Publié le 13 octobre 2025 à 06h00. La transition énergétique aux États-Unis pourrait être compromise par une pénurie croissante de matières premières essentielles, notamment les terres rares, menaçant la production d’énergies renouvelables et de batteries, selon une étude de l’Université Johns Hopkins.
- La construction de nouvelles centrales solaires et éoliennes, ainsi que la fabrication de batteries, sont mises en péril par le manque de matières premières critiques.
- L’escalade des tensions commerciales et la demande exponentielle d’énergie liée au développement de l’intelligence artificielle (IA) pourraient aggraver cette situation.
- Les chercheurs préconisent d’investir dans la production et le recyclage nationaux, de diversifier les sources d’approvisionnement et de nouer des partenariats internationaux.
Les États-Unis pourraient bientôt être confrontés à des difficultés majeures dans leur transition vers une économie plus verte.
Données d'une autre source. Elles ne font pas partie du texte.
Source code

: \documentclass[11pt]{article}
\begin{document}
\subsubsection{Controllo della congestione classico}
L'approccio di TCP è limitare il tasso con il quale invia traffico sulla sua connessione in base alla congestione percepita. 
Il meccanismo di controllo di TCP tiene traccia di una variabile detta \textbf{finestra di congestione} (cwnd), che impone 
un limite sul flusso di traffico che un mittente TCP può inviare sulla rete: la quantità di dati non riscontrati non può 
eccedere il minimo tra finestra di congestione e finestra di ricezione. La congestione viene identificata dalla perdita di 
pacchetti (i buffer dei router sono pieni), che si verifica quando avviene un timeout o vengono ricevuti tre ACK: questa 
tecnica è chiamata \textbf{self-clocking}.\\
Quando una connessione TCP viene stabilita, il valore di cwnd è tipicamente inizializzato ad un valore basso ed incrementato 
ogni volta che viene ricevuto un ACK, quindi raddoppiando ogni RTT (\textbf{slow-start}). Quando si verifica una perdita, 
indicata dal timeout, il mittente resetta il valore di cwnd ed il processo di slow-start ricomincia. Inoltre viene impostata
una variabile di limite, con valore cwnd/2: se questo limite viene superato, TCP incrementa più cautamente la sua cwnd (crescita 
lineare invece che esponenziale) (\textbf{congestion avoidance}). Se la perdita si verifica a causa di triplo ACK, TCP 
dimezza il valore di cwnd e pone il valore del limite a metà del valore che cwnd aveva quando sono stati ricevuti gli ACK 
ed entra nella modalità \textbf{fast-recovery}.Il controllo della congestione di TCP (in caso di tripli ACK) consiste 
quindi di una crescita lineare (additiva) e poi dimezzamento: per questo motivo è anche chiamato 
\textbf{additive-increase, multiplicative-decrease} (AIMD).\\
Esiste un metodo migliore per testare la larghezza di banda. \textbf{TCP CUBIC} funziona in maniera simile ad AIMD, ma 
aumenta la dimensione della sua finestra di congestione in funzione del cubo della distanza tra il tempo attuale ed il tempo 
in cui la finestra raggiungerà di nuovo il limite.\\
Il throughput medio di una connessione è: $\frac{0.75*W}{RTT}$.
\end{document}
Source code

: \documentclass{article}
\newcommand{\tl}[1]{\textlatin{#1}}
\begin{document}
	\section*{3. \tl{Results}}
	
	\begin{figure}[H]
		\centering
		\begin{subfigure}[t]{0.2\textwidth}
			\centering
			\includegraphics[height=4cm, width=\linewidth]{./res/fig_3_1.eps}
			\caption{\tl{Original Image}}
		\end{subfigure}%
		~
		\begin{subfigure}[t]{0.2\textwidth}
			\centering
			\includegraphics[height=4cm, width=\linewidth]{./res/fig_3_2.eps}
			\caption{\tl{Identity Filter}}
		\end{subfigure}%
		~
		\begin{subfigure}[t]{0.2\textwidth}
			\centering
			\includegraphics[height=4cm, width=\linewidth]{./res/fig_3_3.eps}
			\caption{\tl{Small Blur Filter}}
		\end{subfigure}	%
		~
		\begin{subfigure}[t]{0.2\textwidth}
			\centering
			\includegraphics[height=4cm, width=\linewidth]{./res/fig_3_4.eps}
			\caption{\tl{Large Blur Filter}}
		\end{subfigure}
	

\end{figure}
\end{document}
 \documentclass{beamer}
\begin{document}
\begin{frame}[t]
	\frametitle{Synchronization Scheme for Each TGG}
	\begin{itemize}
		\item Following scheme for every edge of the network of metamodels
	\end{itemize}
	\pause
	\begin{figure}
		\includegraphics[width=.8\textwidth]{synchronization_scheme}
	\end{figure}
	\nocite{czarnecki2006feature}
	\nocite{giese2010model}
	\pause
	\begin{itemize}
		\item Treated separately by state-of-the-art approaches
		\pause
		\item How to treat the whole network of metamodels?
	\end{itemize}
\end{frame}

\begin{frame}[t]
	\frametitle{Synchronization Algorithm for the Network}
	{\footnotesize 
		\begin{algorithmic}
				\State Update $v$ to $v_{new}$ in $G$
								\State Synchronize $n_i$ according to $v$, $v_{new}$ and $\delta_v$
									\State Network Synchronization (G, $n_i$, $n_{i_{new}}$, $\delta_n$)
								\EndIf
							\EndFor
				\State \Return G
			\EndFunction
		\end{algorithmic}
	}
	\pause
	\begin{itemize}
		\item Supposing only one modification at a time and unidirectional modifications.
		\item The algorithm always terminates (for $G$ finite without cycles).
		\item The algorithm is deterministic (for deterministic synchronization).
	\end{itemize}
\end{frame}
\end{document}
Une étude récente de l’Université Johns Hopkins Johns Hopkins met en garde contre une pénurie imminente de matières premières critiques, indispensables à la fabrication de technologies clés telles que les panneaux solaires, les éoliennes et les batteries utilisées dans les véhicules électriques et le stockage d’énergie.
Selon les chercheurs, cette situation est d’autant plus préoccupante qu’elle coïncide avec une augmentation rapide de la demande énergétique, stimulée non seulement par l’électrification des transports et le développement des infrastructures, mais aussi par l’essor fulgurant de l’intelligence artificielle. Une demande non satisfaite pourrait entraîner des pannes d’électricité généralisées, des dommages aux équipements et une hausse significative des prix de l’électricité.
« Même avant le récent essor de l’IA, les États-Unis étaient confrontés à une demande énergétique en augmentation rapide – en particulier en électricité – tirée par la croissance des voitures électriques et d’autres systèmes de transport, des bâtiments et des centres de données. Alors que la demande énergétique augmente en raison de la croissance de l’IA et de l’électrification, il existe un écart important entre cette demande et notre capacité d’offre. »
Yury Dvorkin, chercheur
Pour pallier ce risque, l’équipe de l’Université Johns Hopkins insiste sur la nécessité de renforcer les capacités nationales de production et de recyclage de ces matériaux essentiels. Cela passe par le développement de nouveaux projets miniers, l’investissement dans des technologies de recyclage innovantes et la mise en place de chaînes d’approvisionnement robustes pour les matières secondaires.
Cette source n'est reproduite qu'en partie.